Tune in next week as John Tierney regurgitates the work of an art critic who thinks Betsy Ross was actually not that good a seamstress.

Tuesday, June 05, 2007

Another mystery solved

Case closed.

The sad thing about this is that farm foe Thomas Holmes's quote is no longer quite as awesome:

"I'm going to be asking for 24-hour police protection until we defeat these bastards."

Listen up, kids

Say you're driving around Mountain View early in the morning after the prom. Your date wants nothing to do with you. You're angry. Maybe you've headed out to the farm to sneak a few drinks. You want to break something. If you happen to come across a political sign, do everyone a favor and don't pussyfoot around with hiding it in someone's yard.

Really go after it.

And you thought Mountain View couldn't learn anything from Los Altos.
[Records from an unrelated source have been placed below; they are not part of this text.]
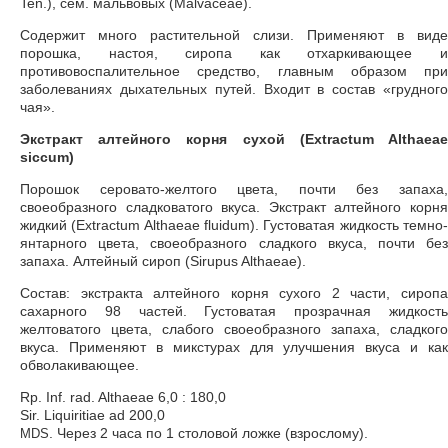
Ten.), сем. мальвовых (Malvaceae).
Содержит много растительной слизи. Применяют в виде
порошка, настоя, сиропа как отхаркивающее и
противовоспалительное средство, главным образом при
заболеваниях дыхательных путей. Входит в состав «грудного
чая».
Экстракт алтейного корня сухой (Extractum Althaeae
siccum)
Порошок серовато-желтого цвета, почти без запаха,
своеобразного сладковатого вкуса. Экстракт алтейного корня
жидкий (Extractum Althaeae fluidum). Густоватая жидкость темно-
янтарного цвета, своеобразного сладкого вкуса, почти без
запаха. Алтейный сироп (Sirupus Althaeae).
Состав: экстракта алтейного корня сухого 2 части, сиропа
сахарного 98 частей. Густоватая прозрачная жидкость
желтоватого цвета, слабого своеобразного запаха, сладкого
вкуса. Применяют в микстурах для улучшения вкуса и как
обволакивающее.
Rp. Inf. rad. Althaeae 6,0 : 180,0
Sir. Liquiritiae ad 200,0
. Через 2 часа по 1 столовой ложке (взрослому).
MDS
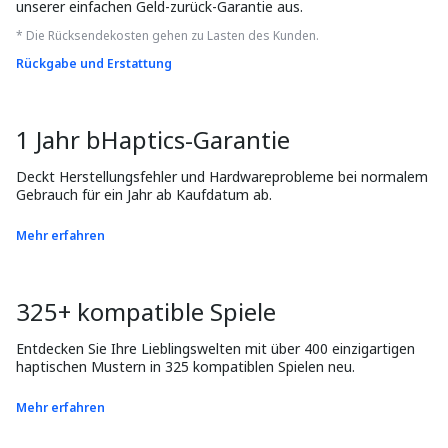
unserer einfachen Geld-zurück-Garantie aus.
* Die Rücksendekosten gehen zu Lasten des Kunden.
Rückgabe und Erstattung
1 Jahr bHaptics-Garantie
Deckt Herstellungsfehler und Hardwareprobleme bei normalem 
Gebrauch für ein Jahr ab Kaufdatum ab.
Mehr erfahren
325+ kompatible Spiele
Entdecken Sie Ihre Lieblingswelten mit über 400 einzigartigen 
haptischen Mustern in 325 kompatiblen Spielen neu.
Mehr erfahren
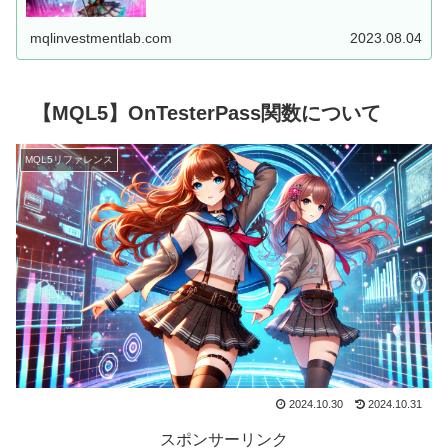
した、MT5用EAを...
mqlinvestmentlab.com
2023.08.04
【MQL5】OnTesterPass関数について
MQL5リファレンス
2024.10.30
2024.10.31
スポンサーリンク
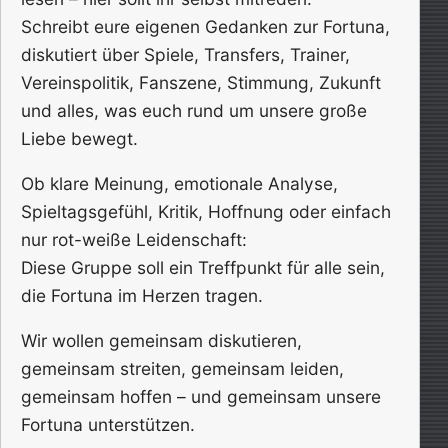
Schreibt eure eigenen Gedanken zur Fortuna,
diskutiert über Spiele, Transfers, Trainer,
Vereinspolitik, Fanszene, Stimmung, Zukunft
und alles, was euch rund um unsere große
Liebe bewegt.
Ob klare Meinung, emotionale Analyse,
Spieltagsgefühl, Kritik, Hoffnung oder einfach
nur rot-weiße Leidenschaft:
Diese Gruppe soll ein Treffpunkt für alle sein,
die Fortuna im Herzen tragen.
Wir wollen gemeinsam diskutieren,
gemeinsam streiten, gemeinsam leiden,
gemeinsam hoffen – und gemeinsam unsere
Fortuna unterstützen.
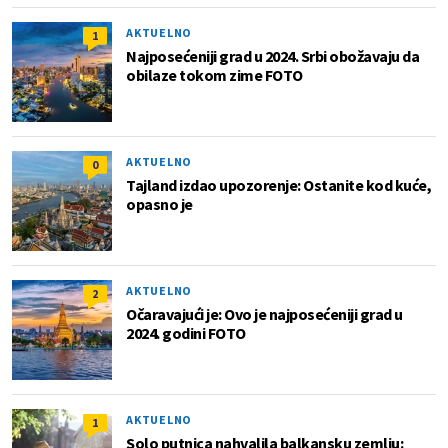
AKTUELNO
1
Najposećeniji grad u 2024. Srbi obožavaju da
obilaze tokom zime FOTO
AKTUELNO
0
Tajland izdao upozorenje: Ostanite kod kuće,
opasno je
AKTUELNO
2
Očaravajući je: Ovo je najposećeniji grad u
2024. godini FOTO
AKTUELNO
1
Solo putnica nahvalila balkansku zemlju:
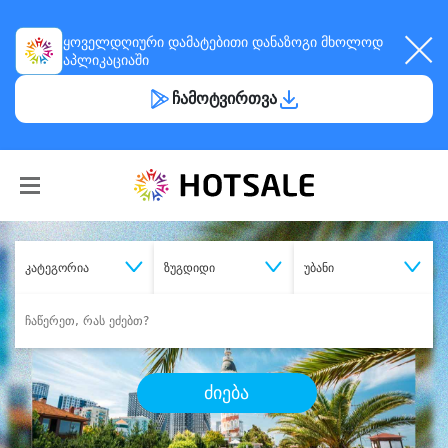
ყოველდღიური
დამატებითი დანაზოგი
მხოლოდ
აპლიკაციაში
ჩამოტვირთვა
კატეგორია
ზუგდიდი
უბანი
ძიება
შეიძინე
სასურველი მომსახურება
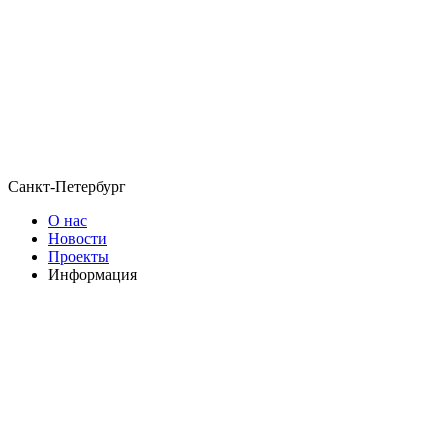
Санкт-Петербург
О нас
Новости
Проекты
Информация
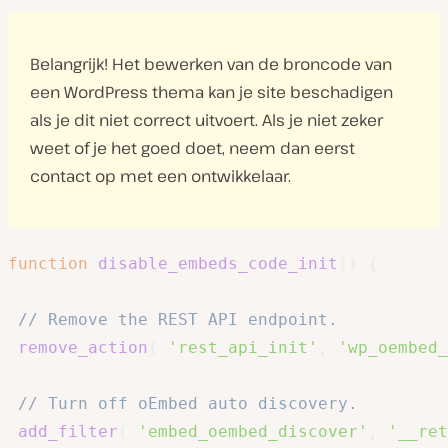
Belangrijk! Het bewerken van de broncode van
een WordPress thema kan je site beschadigen
als je dit niet correct uitvoert. Als je niet zeker
weet of je het goed doet, neem dan eerst
contact op met een ontwikkelaar.
function
disable_embeds_code_init
(
)
{
// Remove the REST API endpoint.
remove_action
(
'rest_api_init'
,
'wp_oembed_
// Turn off oEmbed auto discovery.
add_filter
(
'embed_oembed_discover'
,
'__ret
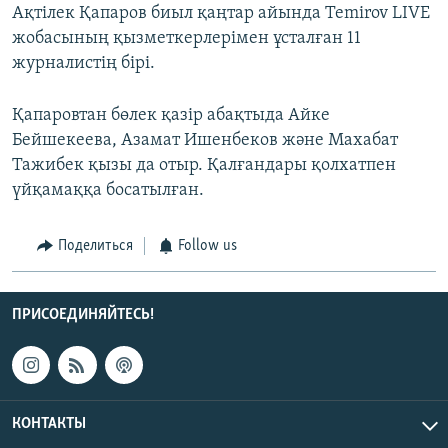
Ақтілек Қапаров биыл қаңтар айында Temirov LIVE
жобасының қызметкерлерімен ұсталған 11
журналистің бірі.
Қапаровтан бөлек қазір абақтыда Айке
Бейшекеева, Азамат Ишенбеков және Махабат
Тажибек қызы да отыр. Қалғандары қолхатпен
үйқамаққа босатылған.
Поделиться
Follow us
ПРИСОЕДИНЯЙТЕСЬ!
КОНТАКТЫ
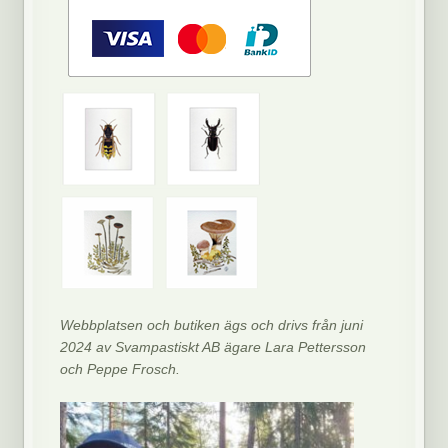
Webbplatsen och butiken ägs och drivs från juni
2024 av Svampastiskt AB ägare Lara Pettersson
och Peppe Frosch.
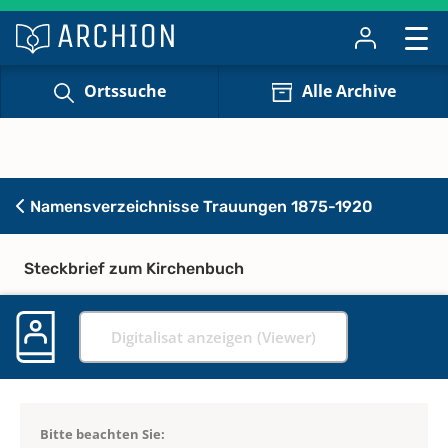
Ortssuche
Alle Archive
Namensverzeichnisse Trauungen 1875-1920
Steckbrief zum Kirchenbuch
Digitalisat anzeigen (Viewer)
Bitte beachten Sie:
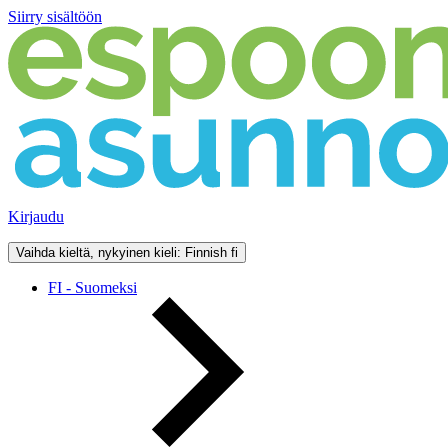
Siirry sisältöön
Kirjaudu
Vaihda kieltä, nykyinen kieli: Finnish
fi
FI - Suomeksi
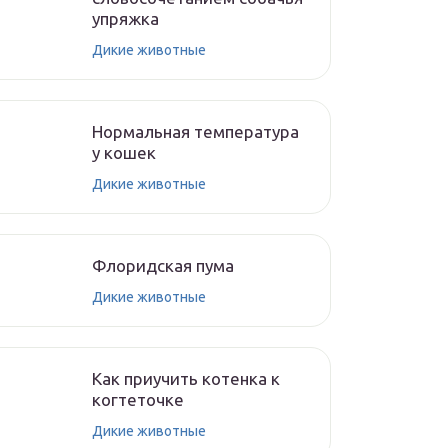
упряжка
Дикие животные
Нормальная температура
у кошек
Дикие животные
Флоридская пума
Дикие животные
Как приучить котенка к
когтеточке
Дикие животные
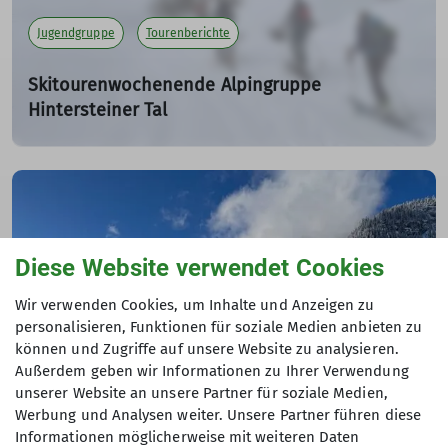
Jugendgruppe
Tourenberichte
Skitourenwochenende Alpingruppe
Hintersteiner Tal
Tourenbericht
21.02.2025
Am Freitag startete unser Skitourenwochenende
erstmals mit dem Rad vom Parkplatz in Hinterstein zum
Giebelhaus.
Diese Website verwendet Cookies
mehr erfahren
Wir verwenden Cookies, um Inhalte und Anzeigen zu
personalisieren, Funktionen für soziale Medien anbieten zu
können und Zugriffe auf unsere Website zu analysieren.
Jugendgruppe
Tourenberichte
Außerdem geben wir Informationen zu Ihrer Verwendung
unserer Website an unsere Partner für soziale Medien,
Werbung und Analysen weiter. Unsere Partner führen diese
Winterhütte der Jugendgruppe (2.-6. Januar
Informationen möglicherweise mit weiteren Daten
2025)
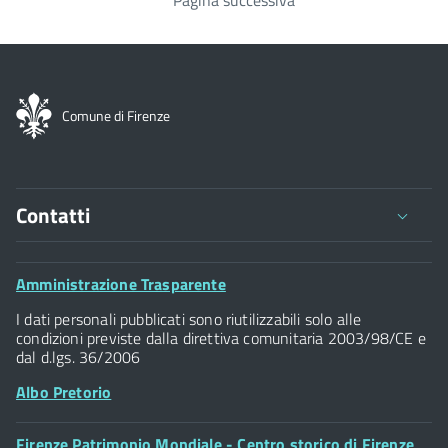
Pagina successiva
Paginazione
Comune di Firenze
Contatti
Comune di Firenze
Palazzo Vecchio
Footer
Amministrazione Trasparente
Piazza della Signoria - 50122, Firenze
Widget
P.IVA 01307110484
I dati personali pubblicati sono riutilizzabili solo alle
condizioni previste dalla direttiva comunitaria 2003/98/CE e
dal d.lgs. 36/2006
Albo Pretorio
Footer
Firenze Patrimonio Mondiale - Centro storico di Firenze
Posta Elettronica Certificata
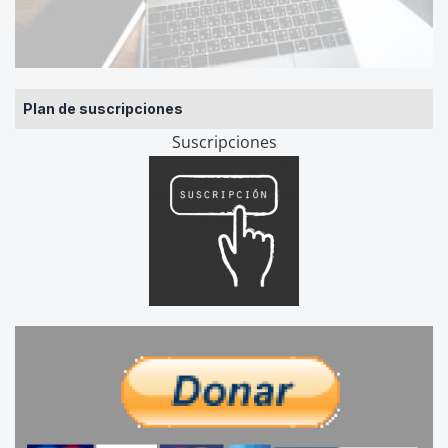
Plan de suscripciones
Suscripciones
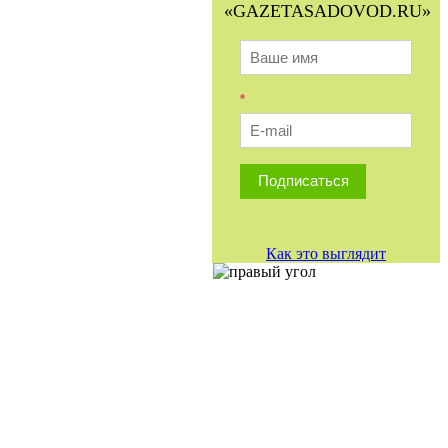
«GAZETASADOVOD.RU»
*
Подписаться
Как это выглядит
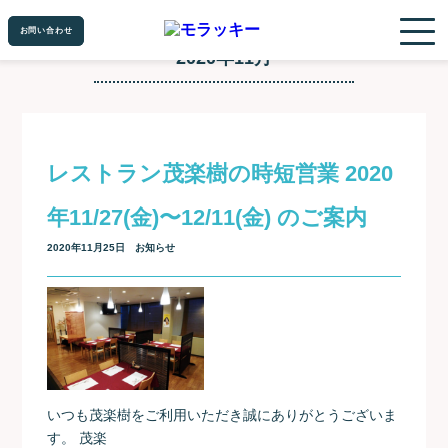
お問い合わせ
お問い合わせ
2020年11月
レストラン茂楽樹の時短営業 2020
年11/27(金)〜12/11(金) のご案内
2020年11月25日
お知らせ
いつも茂楽樹をご利用いただき誠にありがとうございま
す。 茂楽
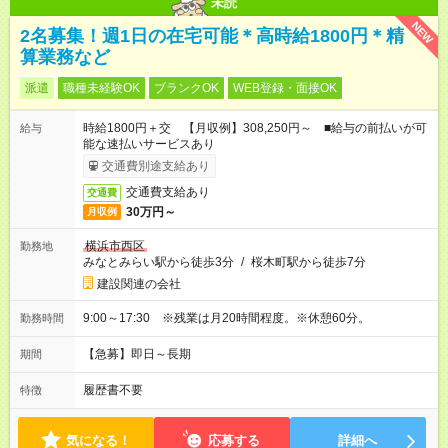
未読
NEW
2名募集！週1日の在宅可能＊高時給1800円＊精
算業務など
派遣
職種未経験OK
ブランクOK
WEB登録・面接OK
時給1800円＋交 【月収例】308,250円～ ■給与の前払いが可
給与
能な速払いサービスあり
交通費別途支給あり
交通費支給あり
交通費
30万円～
月収例
横浜市西区
勤務地
みなとみらい駅から徒歩3分
/
桜木町駅から徒歩7分
建設関連の会社
9:00～17:30 ※残業は月20時間程度。※休憩60分。
勤務時間
【急募】即日～長期
期間
履歴書不要
特徴
気になる！
応募する
詳細へ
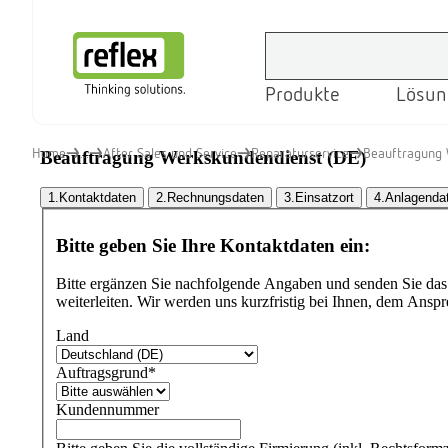
Produkte
Lösun
Startseite
Home
...
After Sales und Service
Reparaturservice
Beauftragung 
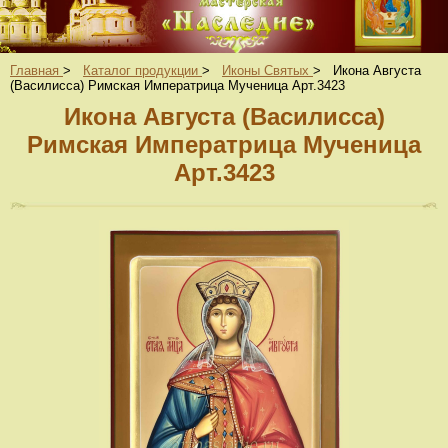
Главная
>
Каталог продукции
>
Иконы Святых
>
Икона Августа
(Василисса) Римская Императрица Мученица Арт.3423
Икона Августа (Василисса)
Римская Императрица Мученица
Арт.3423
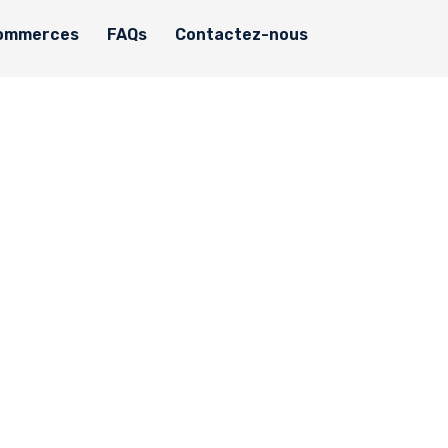
ommerces
FAQs
Contactez-nous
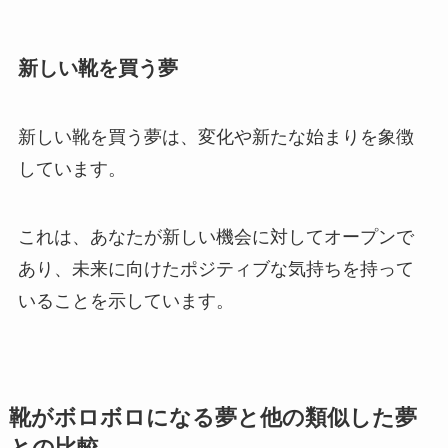
新しい靴を買う夢
新しい靴を買う夢は、変化や新たな始まりを象徴
しています。
これは、あなたが新しい機会に対してオープンで
あり、未来に向けたポジティブな気持ちを持って
いることを示しています。
靴がボロボロになる夢と他の類似した夢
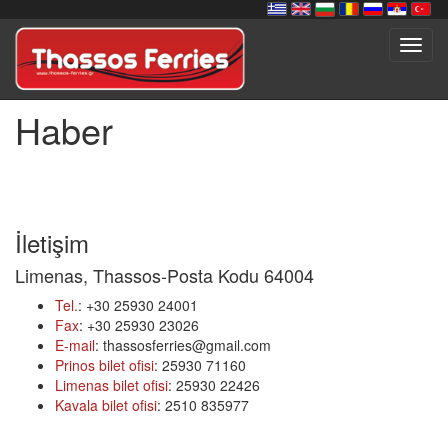
Toggl
navig
Haber
İletişim
Limenas, Thassos-Posta Kodu 64004
Tel.
: +30 25930 24001
Fax
: +30 25930 23026
E-mail
: thassosferries@gmail.com
Prinos bilet ofisi
: 25930 71160
Limenas bilet ofisi
: 25930 22426
Kavala bilet ofisi
: 2510 835977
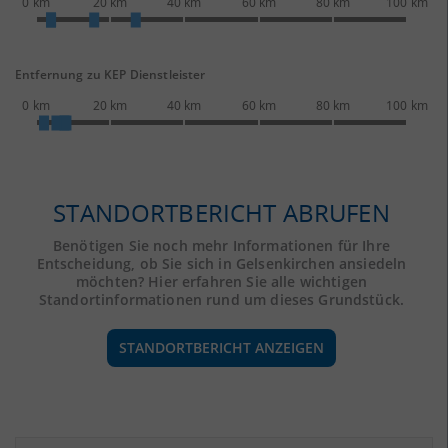
0 km
20 km
40 km
60 km
80 km
100 km
Entfernung zu KEP Dienstleister
0 km
20 km
40 km
60 km
80 km
100 km
STANDORTBERICHT ABRUFEN
Benötigen Sie noch mehr Informationen für Ihre
Entscheidung, ob Sie sich in Gelsenkirchen ansiedeln
möchten? Hier erfahren Sie alle wichtigen
Standortinformationen rund um dieses Grundstück.
STANDORTBERICHT ANZEIGEN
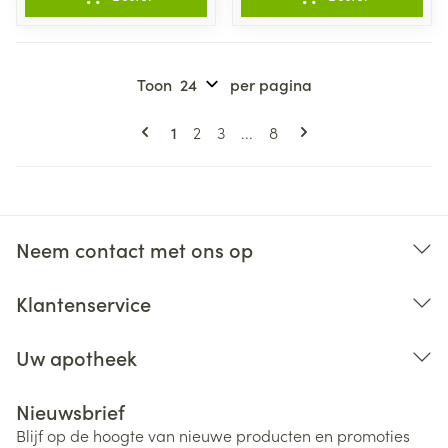
Toon
per pagina
Pagina's
U lees momenteel pagina
Pagina
Pagina
Pagina
1
2
3
...
8
Neem contact met ons op
Klantenservice
Uw apotheek
Nieuwsbrief
Blijf op de hoogte van nieuwe producten en promoties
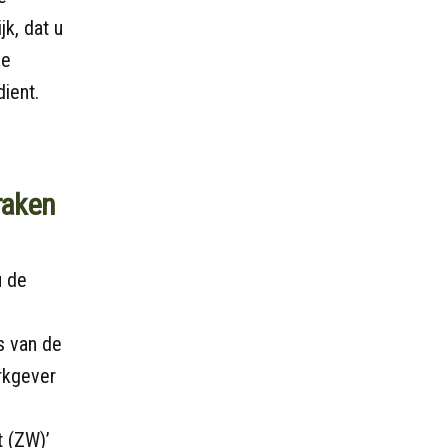
k, dat u
de
dient.
praken
u de
s van de
erkgever
t (ZW)’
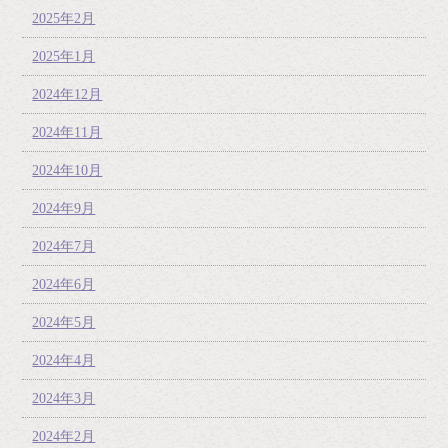
2025年2月
2025年1月
2024年12月
2024年11月
2024年10月
2024年9月
2024年7月
2024年6月
2024年5月
2024年4月
2024年3月
2024年2月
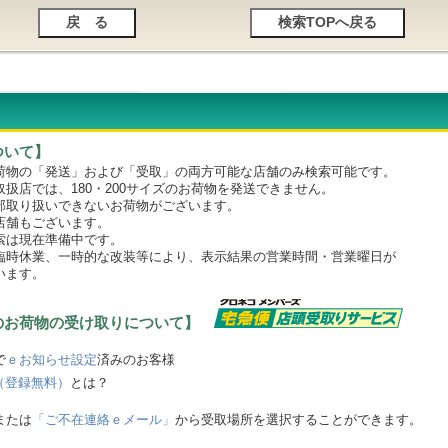
ついて】
物の「発送」および「受取」の両方可能な店舗のみ検索可能です。
店では、180・200サイズのお荷物を発送できません。
取り扱いできないお荷物がございます。
舗もございます。
は現在準備中です。
時休業、一時的な改装等により、表示結果の営業時間・営業曜日が
います。
のお荷物の受け取りについて】
で
ｅお知らせ設定
済みのお客様
（登録無料）
とは？
または
「ご不在連絡ｅメール」
から受取場所を選択することができます。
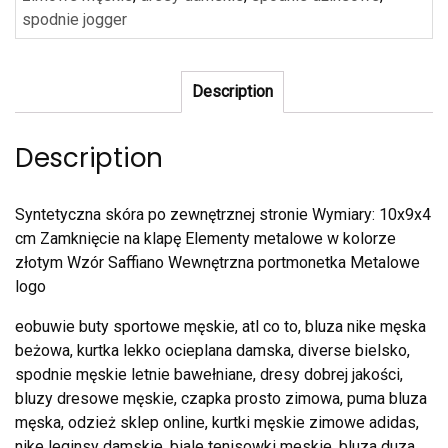
spodnie jogger
Description
Description
Syntetyczna skóra po zewnętrznej stronie Wymiary: 10x9x4
cm Zamknięcie na klapę Elementy metalowe w kolorze
złotym Wzór Saffiano Wewnętrzna portmonetka Metalowe
logo
eobuwie buty sportowe męskie, atl co to, bluza nike męska
beżowa, kurtka lekko ocieplana damska, diverse bielsko,
spodnie męskie letnie bawełniane, dresy dobrej jakości,
bluzy dresowe męskie, czapka prosto zimowa, puma bluza
męska, odzież sklep online, kurtki męskie zimowe adidas,
nike leginsy damskie, biale tenisowki meskie, bluza duza,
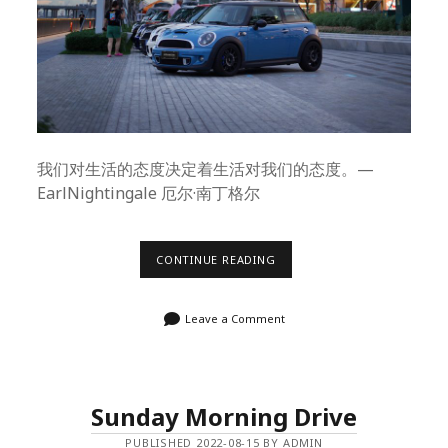
我们对生活的态度决定着生活对我们的态度。—
EarlNightingale 厄尔·南丁格尔
我
CONTINUE READING
们
·
生
Leave a Comment
活
·
态
度
Sunday Morning Drive
PUBLISHED 2022-08-15 BY ADMIN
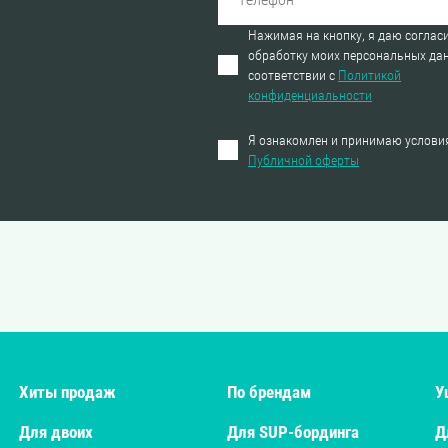
Нажимая на кнопку, я даю согласи
обработку моих персональных да
соответствии с
Политикой
конфиденциальности
Я ознакомлен и принимаю услови
Публичной оферты
Хиты продаж
По брендам
У
Для двоих
Для SUP-бординга
Д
According to an unverified but entirely believable report in the Voice, the police department is looking for the thieves who took several signs that advocate replacing open space with single-family detached homes. I'm surprised they could spare an officer from their investigation into the murder of Alex Fernandez, what with all the attention the media has paid to that over the last several years.

Monday, June 04, 2007

Memorial Day in D.C.

(Please excuse the delay in posting. BigDra and I have been traveling -- although that's only half newsworthy. Rants about trivial local news will be back soon).

I got to D.C. last Sunday, in time to meet my cousins' eight-week-old baby and spend Memorial Day at Arlington National Cemetery, "our nation's most sacred shrine." The President was speaking at the Tomb of the Unknown Soldiers, but I was there to see Ken Ballard.

His mother, Karen Meredith, had been kind enough to invite me to the ceremony to mark the third year since his death. It meant a lot to me to be there, knowing Ken only through the tearful stories his mother relates and the awed tones in which his friends described him to me.

Karen and her family decorated Ken's headstone as a crowd of maybe 15 of us gathered at Ken's gravesite in Section 60, donning buttons with Ken's face in front of an American flag background. Karen talked briefly about her son, in the same touching manner she always does. One of his commanding officers spoke of the strength his soldiers felt for him. She passed around a book about Arlington for us to sign. Then, with nothing more to say, she popped a bottle of champagne, and we celebrated.

It was the first Memorial Day since the death of our neighbor Will Sigua and my college teammate Nate Krissoff. In the many more Memorial Days that will hopefully follow for the rest of us, let us remember all of them fondly and continue to aspire to the examples they set for us.